[DATA FOR PROCESSING]

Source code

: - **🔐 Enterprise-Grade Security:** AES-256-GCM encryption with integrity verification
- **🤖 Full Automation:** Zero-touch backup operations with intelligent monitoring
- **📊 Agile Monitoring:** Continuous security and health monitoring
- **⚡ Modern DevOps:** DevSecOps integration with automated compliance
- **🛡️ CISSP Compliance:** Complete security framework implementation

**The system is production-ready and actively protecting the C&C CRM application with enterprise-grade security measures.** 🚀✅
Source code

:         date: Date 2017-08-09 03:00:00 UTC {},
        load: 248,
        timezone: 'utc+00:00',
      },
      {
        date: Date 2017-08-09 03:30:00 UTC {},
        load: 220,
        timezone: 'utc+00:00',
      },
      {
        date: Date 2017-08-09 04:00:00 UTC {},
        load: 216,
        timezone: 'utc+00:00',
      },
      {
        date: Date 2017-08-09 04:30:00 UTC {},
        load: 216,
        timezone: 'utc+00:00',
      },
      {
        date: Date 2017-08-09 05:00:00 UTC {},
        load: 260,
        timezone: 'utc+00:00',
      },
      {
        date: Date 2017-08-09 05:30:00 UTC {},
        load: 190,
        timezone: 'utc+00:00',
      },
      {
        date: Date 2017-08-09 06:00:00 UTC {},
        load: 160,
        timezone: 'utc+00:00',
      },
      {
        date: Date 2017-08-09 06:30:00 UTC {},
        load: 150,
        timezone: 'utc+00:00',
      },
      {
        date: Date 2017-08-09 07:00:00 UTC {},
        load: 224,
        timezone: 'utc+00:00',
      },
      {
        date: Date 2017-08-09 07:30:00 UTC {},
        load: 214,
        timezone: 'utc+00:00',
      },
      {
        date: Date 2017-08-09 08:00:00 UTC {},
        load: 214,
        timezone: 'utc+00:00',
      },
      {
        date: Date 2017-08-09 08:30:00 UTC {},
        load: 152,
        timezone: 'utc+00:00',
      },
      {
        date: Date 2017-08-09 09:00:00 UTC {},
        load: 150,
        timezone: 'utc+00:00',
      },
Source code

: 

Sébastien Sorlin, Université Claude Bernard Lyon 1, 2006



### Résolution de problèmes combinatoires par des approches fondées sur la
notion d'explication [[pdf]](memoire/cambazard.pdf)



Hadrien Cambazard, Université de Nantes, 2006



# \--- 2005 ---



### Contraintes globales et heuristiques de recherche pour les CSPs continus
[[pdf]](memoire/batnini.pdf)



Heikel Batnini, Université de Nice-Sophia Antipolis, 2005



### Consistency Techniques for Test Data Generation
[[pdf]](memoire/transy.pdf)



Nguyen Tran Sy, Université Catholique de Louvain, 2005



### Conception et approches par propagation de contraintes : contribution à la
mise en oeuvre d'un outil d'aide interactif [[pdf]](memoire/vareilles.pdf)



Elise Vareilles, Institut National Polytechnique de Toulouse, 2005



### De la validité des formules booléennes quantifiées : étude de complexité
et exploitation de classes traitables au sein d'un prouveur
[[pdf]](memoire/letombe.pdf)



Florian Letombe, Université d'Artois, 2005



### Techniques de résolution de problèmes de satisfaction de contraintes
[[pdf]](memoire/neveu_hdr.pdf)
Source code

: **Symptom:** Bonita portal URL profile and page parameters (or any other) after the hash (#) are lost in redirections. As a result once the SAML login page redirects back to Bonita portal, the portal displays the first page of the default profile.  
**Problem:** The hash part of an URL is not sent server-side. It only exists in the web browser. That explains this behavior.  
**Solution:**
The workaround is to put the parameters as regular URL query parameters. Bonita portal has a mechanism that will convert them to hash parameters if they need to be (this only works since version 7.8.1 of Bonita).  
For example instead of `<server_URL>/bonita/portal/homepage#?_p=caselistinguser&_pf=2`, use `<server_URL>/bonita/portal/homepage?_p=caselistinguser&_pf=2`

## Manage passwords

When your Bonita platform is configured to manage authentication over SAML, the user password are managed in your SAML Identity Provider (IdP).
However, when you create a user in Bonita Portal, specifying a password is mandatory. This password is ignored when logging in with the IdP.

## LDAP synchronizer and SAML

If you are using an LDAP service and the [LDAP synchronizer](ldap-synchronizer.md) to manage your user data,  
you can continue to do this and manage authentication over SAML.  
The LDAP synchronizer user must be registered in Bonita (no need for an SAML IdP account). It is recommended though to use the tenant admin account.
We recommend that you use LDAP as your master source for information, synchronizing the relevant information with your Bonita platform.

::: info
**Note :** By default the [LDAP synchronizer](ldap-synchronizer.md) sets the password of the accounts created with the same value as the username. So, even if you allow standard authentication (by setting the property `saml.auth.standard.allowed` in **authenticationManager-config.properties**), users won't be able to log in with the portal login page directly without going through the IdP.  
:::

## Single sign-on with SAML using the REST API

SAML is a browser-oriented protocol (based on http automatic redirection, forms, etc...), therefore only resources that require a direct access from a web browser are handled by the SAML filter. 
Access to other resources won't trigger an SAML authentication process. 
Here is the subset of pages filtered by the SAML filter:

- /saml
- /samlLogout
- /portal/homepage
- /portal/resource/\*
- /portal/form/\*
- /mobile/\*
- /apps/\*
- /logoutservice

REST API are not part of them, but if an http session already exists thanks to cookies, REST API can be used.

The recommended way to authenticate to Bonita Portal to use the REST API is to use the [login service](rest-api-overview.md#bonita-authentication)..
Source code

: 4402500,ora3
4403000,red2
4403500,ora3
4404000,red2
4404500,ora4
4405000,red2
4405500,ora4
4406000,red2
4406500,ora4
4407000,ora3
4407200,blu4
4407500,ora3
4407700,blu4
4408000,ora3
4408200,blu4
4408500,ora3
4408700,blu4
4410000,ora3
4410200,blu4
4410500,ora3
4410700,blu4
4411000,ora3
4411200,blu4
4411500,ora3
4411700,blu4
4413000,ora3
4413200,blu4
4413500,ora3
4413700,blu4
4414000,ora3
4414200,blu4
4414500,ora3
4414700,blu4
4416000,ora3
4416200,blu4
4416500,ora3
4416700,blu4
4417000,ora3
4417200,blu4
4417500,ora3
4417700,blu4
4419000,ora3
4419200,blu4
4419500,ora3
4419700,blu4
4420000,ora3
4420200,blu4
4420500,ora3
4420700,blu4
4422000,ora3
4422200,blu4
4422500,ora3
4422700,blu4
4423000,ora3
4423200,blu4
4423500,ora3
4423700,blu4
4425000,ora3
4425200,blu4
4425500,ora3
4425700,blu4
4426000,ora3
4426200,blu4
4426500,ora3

[/DATA FOR PROCESSING]

WORK INSTRUCTION: Each record above has to be printed again, word for word.

WRITTEN RESPONSE:
Source code

: - **🔐 Enterprise-Grade Security:** AES-256-GCM encryption with integrity verification
- **🤖 Full Automation:** Zero-touch backup operations with intelligent monitoring
- **📊 Agile Monitoring:** Continuous security and health monitoring
- **⚡ Modern DevOps:** DevSecOps integration with automated compliance
- **🛡️ CISSP Compliance:** Complete security framework implementation

**The system is production-ready and actively protecting the C&C CRM application with enterprise-grade security measures.** 🚀✅
Source code

:         date: Date 2017-08-09 03:00:00 UTC {},
        load: 248,
        timezone: 'utc+00:00',
      },
      {
        date: Date 2017-08-09 03:30:00 UTC {},
        load: 220,
        timezone: 'utc+00:00',
      },
      {
        date: Date 2017-08-09 04:00:00 UTC {},
        load: 216,
        timezone: 'utc+00:00',
      },
      {
        date: Date 2017-08-09 04:30:00 UTC {},
        load: 216,
        timezone: 'utc+00:00',
      },
      {
        date: Date 2017-08-09 05:00:00 UTC {},
        load: 260,
        timezone: 'utc+00:00',
      },
      {
        date: Date 2017-08-09 05:30:00 UTC {},
        load: 190,
        timezone: 'utc+00:00',
      },
      {
        date: Date 2017-08-09 06:00:00 UTC {},
        load: 160,
        timezone: 'utc+00:00',
      },
      {
        date: Date 2017-08-09 06:30:00 UTC {},
        load: 150,
        timezone: 'utc+00:00',
      },
      {
        date: Date 2017-08-09 07:00:00 UTC {},
        load: 224,
        timezone: 'utc+00:00',
      },
      {
        date: Date 2017-08-09 07:30:00 UTC {},
        load: 214,
        timezone: 'utc+00:00',
      },
      {
        date: Date 2017-08-09 08:00:00 UTC {},
        load: 214,
        timezone: 'utc+00:00',
      },
      {
        date: Date 2017-08-09 08:30:00 UTC {},
        load: 152,
        timezone: 'utc+00:00',
      },
      {
        date: Date 2017-08-09 09:00:00 UTC {},
        load: 150,
        timezone: 'utc+00:00',
      },
Source code

: 

Sébastien Sorlin, Université Claude Bernard Lyon 1, 2006



### Résolution de problèmes combinatoires par des approches fondées sur la
notion d'explication [[pdf]](memoire/cambazard.pdf)



Hadrien Cambazard, Université de Nantes, 2006



# \--- 2005 ---



### Contraintes globales et heuristiques de recherche pour les CSPs continus
[[pdf]](memoire/batnini.pdf)



Heikel Batnini, Université de Nice-Sophia Antipolis, 2005



### Consistency Techniques for Test Data Generation
[[pdf]](memoire/transy.pdf)



Nguyen Tran Sy, Université Catholique de Louvain, 2005



### Conception et approches par propagation de contraintes : contribution à la
mise en oeuvre d'un outil d'aide interactif [[pdf]](memoire/vareilles.pdf)



Elise Vareilles, Institut National Polytechnique de Toulouse, 2005



### De la validité des formules booléennes quantifiées : étude de complexité
et exploitation de classes traitables au sein d'un prouveur
[[pdf]](memoire/letombe.pdf)



Florian Letombe, Université d'Artois, 2005



### Techniques de résolution de problèmes de satisfaction de contraintes
[[pdf]](memoire/neveu_hdr.pdf)
Source code

: **Symptom:** Bonita portal URL profile and page parameters (or any other) after the hash (#) are lost in redirections. As a result once the SAML login page redirects back to Bonita portal, the portal displays the first page of the default profile.  
**Problem:** The hash part of an URL is not sent server-side. It only exists in the web browser. That explains this behavior.  
**Solution:**
The workaround is to put the parameters as regular URL query parameters. Bonita portal has a mechanism that will convert them to hash parameters if they need to be (this only works since version 7.8.1 of Bonita).  
For example instead of `<server_URL>/bonita/portal/homepage#?_p=caselistinguser&_pf=2`, use `<server_URL>/bonita/portal/homepage?_p=caselistinguser&_pf=2`

## Manage passwords

When your Bonita platform is configured to manage authentication over SAML, the user password are managed in your SAML Identity Provider (IdP).
However, when you create a user in Bonita Portal, specifying a password is mandatory. This password is ignored when logging in with the IdP.

## LDAP synchronizer and SAML

If you are using an LDAP service and the [LDAP synchronizer](ldap-synchronizer.md) to manage your user data,  
you can continue to do this and manage authentication over SAML.  
The LDAP synchronizer user must be registered in Bonita (no need for an SAML IdP account). It is recommended though to use the tenant admin account.
We recommend that you use LDAP as your master source for information, synchronizing the relevant information with your Bonita platform.

::: info
**Note :** By default the [LDAP synchronizer](ldap-synchronizer.md) sets the password of the accounts created with the same value as the username. So, even if you allow standard authentication (by setting the property `saml.auth.standard.allowed` in **authenticationManager-config.properties**), users won't be able to log in with the portal login page directly without going through the IdP.  
:::

## Single sign-on with SAML using the REST API

SAML is a browser-oriented protocol (based on http automatic redirection, forms, etc...), therefore only resources that require a direct access from a web browser are handled by the SAML filter. 
Access to other resources won't trigger an SAML authentication process. 
Here is the subset of pages filtered by the SAML filter:

- /saml
- /samlLogout
- /portal/homepage
- /portal/resource/\*
- /portal/form/\*
- /mobile/\*
- /apps/\*
- /logoutservice

REST API are not part of them, but if an http session already exists thanks to cookies, REST API can be used.

The recommended way to authenticate to Bonita Portal to use the REST API is to use the [login service](rest-api-overview.md#bonita-authentication)..
Source code

: 4402500,ora3
4403000,red2
4403500,ora3
4404000,red2
4404500,ora4
4405000,red2
4405500,ora4
4406000,red2
4406500,ora4
4407000,ora3
4407200,blu4
4407500,ora3
4407700,blu4
4408000,ora3
4408200,blu4
4408500,ora3
4408700,blu4
4410000,ora3
4410200,blu4
4410500,ora3
4410700,blu4
4411000,ora3
4411200,blu4
4411500,ora3
4411700,blu4
4413000,ora3
4413200,blu4
4413500,ora3
4413700,blu4
4414000,ora3
4414200,blu4
4414500,ora3
4414700,blu4
4416000,ora3
4416200,blu4
4416500,ora3
4416700,blu4
4417000,ora3
4417200,blu4
4417500,ora3
4417700,blu4
4419000,ora3
4419200,blu4
4419500,ora3
4419700,blu4
4420000,ora3
4420200,blu4
4420500,ora3
4420700,blu4
4422000,ora3
4422200,blu4
4422500,ora3
4422700,blu4
4423000,ora3
4423200,blu4
4423500,ora3
4423700,blu4
4425000,ora3
4425200,blu4
4425500,ora3
4425700,blu4
4426000,ora3
4426200,blu4
4426500,ora3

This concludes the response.